Il Venerdì Santo è stato scandito da tre momenti: la Via Crucis al mattino e nel pomeriggio alle 16:00 l’azione liturgica. «Oggi in questo secondo giorno del triduo pasquale, la scena non è più di intimità né di raccoglimento sia pur teso, è un insieme di persone, di personaggi, di situazioni […] e tutto si gioca sulla legge dell’amore e sulla legge dell’odio», legge dell’odio che porterà alla morte del nostro Salvatore e Redentore che attua la legge dell’amore. Gesù «l’onnipotente per natura», non si oppone alla volontà del Padre «lascia fare non per debolezza, ma perché sa che la sua vicenda terrena dovrà passare attraverso questa contraddizione perché a distanza di tempo si potrà dire che quell’amore che la sera prima aveva anticipato con l’offerta della sua vita nel segno del pane e del vino, non era parole, era verità». Il terzo momento del secondo giorno del triduo è stato scandito dalla Via Matris al termine della quale il Vescovo ha rivolto un saluto al suo popolo evidenziando la coincidenza del Venerdì Santo del 2016 con il giorno caro agli Oppidesi il 25 marzo: Annunciazione del Signore, spostata liturgicamente al 4 aprile. Due giorni nei quali a Maria «è stato chiesto un sì, una disponibilità». Il Sì della giovinezza di Maria detto a Dio, «è un si che non inganna» ma che porta alla partecipazione al suo progetto; «Maria che ha dato nel suo grembo a Gesù la sua prima accoglienza» è la prima ad essere redenta dal Figlio.

 

 

L’ultimo giorno del triduo ha inizio sul sagrato antistante la Cattedrale: l’accensione del Cero Pasquale, le fiammelle delle candele che poche per volta illuminano la Chiesa, il canto dell’Exultet; il Cristo Risorto che ha vinto le tenebre ha portato un cambiamento; sottolinea infatti S.E., che «la storia non è più la stessa» perché testimonia la fedeltà di Dio alle sue promesse compiendo «il gesto più grande che poteva compiere […] la vittoria sulla morte». Successivamente, il Vescovo pone l’attenzione sul Cero  Pasquale che riporta l’immagine dell’Annunziata e dei Santi Patroni della Diocesi e ciò perché  «per capire Maria, per capire i Santi, bisogna partire da questo punto fermo: essi sono quelli che veneriamo, perché sono stati figli, testimoni della risurrezione, non quella storica, non quella fisica, ma nello Spirito; i santi si capiscono solo alla luce del mistero pasquale, i santi sono tante fiammelle […] accese al mistero di Cristo, che hanno rischiarato il mondo intero».

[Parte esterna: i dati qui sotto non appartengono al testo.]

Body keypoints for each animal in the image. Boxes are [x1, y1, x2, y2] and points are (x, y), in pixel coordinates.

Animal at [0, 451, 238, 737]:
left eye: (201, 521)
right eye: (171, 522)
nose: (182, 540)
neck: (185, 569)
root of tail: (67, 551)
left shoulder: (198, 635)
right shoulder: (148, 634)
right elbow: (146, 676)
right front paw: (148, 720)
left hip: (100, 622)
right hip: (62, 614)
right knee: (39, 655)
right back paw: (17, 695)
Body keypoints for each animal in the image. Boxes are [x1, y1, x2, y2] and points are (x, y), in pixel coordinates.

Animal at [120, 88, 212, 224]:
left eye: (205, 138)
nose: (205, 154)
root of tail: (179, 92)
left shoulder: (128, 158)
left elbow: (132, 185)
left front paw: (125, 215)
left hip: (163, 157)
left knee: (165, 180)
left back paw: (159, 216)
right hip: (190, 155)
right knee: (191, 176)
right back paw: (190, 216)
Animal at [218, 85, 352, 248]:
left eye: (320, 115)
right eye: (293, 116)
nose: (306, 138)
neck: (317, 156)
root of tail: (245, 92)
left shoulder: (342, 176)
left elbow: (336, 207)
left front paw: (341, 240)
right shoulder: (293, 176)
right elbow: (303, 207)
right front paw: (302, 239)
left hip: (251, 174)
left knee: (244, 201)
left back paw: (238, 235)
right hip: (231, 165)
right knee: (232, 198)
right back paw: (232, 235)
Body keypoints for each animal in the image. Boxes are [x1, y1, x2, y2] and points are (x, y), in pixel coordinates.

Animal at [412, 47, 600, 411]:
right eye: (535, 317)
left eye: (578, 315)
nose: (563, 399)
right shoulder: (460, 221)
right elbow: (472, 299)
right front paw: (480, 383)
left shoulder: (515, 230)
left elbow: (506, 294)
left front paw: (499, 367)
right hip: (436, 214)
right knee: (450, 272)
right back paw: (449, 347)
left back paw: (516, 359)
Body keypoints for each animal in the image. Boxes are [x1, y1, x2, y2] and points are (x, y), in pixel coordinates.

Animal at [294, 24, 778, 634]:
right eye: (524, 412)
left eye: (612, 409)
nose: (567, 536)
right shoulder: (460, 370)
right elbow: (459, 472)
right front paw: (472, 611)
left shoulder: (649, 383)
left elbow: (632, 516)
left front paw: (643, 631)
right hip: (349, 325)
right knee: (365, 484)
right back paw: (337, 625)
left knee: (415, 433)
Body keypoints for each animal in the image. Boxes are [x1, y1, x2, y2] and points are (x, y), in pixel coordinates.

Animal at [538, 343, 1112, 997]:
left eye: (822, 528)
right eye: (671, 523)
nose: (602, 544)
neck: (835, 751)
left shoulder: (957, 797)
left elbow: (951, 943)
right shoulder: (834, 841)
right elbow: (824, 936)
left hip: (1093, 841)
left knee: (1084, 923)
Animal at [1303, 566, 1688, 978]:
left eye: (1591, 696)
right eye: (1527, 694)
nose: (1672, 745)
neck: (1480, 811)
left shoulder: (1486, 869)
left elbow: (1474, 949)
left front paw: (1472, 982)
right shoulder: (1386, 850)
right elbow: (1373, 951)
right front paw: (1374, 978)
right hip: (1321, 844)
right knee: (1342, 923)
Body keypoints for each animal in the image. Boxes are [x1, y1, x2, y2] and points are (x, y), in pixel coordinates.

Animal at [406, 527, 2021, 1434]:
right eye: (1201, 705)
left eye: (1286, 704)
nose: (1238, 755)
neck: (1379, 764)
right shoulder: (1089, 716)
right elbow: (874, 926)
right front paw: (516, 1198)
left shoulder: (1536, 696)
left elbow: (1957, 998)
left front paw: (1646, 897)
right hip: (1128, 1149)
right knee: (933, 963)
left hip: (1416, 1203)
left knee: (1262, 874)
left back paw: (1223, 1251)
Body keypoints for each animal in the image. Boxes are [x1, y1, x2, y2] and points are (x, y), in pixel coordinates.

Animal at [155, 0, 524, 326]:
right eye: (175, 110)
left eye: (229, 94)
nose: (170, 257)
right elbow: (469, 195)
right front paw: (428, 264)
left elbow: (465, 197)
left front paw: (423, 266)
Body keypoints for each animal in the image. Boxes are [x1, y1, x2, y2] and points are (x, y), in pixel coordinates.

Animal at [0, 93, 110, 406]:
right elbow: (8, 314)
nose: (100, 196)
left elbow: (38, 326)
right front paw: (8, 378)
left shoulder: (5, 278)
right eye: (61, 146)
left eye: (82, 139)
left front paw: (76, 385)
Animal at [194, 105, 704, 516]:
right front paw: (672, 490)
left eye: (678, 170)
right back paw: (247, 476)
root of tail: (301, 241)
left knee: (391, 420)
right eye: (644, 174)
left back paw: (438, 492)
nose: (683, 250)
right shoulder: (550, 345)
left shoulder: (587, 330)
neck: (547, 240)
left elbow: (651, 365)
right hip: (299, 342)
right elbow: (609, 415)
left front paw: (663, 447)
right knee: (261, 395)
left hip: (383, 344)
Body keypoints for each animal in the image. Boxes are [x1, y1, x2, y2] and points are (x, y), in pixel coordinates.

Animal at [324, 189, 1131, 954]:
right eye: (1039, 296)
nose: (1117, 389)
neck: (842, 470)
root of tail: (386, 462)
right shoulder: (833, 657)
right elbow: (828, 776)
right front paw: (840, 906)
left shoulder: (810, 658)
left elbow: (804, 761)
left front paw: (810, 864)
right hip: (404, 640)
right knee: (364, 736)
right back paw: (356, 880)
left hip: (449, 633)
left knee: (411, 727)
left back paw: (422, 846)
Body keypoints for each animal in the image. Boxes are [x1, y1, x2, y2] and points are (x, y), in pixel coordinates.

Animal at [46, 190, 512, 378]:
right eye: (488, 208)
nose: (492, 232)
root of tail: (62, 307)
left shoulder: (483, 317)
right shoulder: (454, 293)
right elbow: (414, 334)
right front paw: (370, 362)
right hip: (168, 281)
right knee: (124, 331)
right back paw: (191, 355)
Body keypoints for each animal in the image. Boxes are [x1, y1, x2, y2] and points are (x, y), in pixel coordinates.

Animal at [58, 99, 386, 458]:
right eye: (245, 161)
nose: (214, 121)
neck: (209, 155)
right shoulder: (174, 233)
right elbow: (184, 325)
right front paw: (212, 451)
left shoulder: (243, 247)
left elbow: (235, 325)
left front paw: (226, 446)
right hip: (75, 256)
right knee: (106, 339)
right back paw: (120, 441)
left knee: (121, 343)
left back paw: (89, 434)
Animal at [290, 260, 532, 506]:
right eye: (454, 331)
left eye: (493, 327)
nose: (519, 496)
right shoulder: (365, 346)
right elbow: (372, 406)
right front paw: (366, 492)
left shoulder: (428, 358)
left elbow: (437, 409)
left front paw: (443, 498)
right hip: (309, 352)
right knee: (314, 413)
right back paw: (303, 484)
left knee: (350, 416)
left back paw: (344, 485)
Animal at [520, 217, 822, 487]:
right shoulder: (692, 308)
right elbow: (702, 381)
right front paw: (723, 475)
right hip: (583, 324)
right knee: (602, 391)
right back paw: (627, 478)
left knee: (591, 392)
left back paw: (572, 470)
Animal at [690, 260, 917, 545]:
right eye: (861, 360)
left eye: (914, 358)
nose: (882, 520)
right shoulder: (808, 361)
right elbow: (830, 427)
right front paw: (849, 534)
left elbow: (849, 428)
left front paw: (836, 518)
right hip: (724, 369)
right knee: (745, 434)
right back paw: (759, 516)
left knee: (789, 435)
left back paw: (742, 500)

E alla fine l’augurio del Pastore al suo Popolo di essere «fiammelle che nel nostro tempo il Signore accende per dar luce al mondo. Ecco la consegna, fiammelle sì, ancora di più ognuno di noi un Cero Pasquale perché con la testimonianza e con l’esempio diamo al mondo quel supplemento di forza, di coraggio, di luce di cui ha bisogno, dal momento che tante volte queste cose vengono a mancare. Auguri di cuore, per questa Santa Pasqua, auguri di cuore per ciò che ognuno di noi può fare attingendo forza alle nozze dell’Agnello, alla luce del cero, al grande dono che Egli ci ha fatto morendo per noi».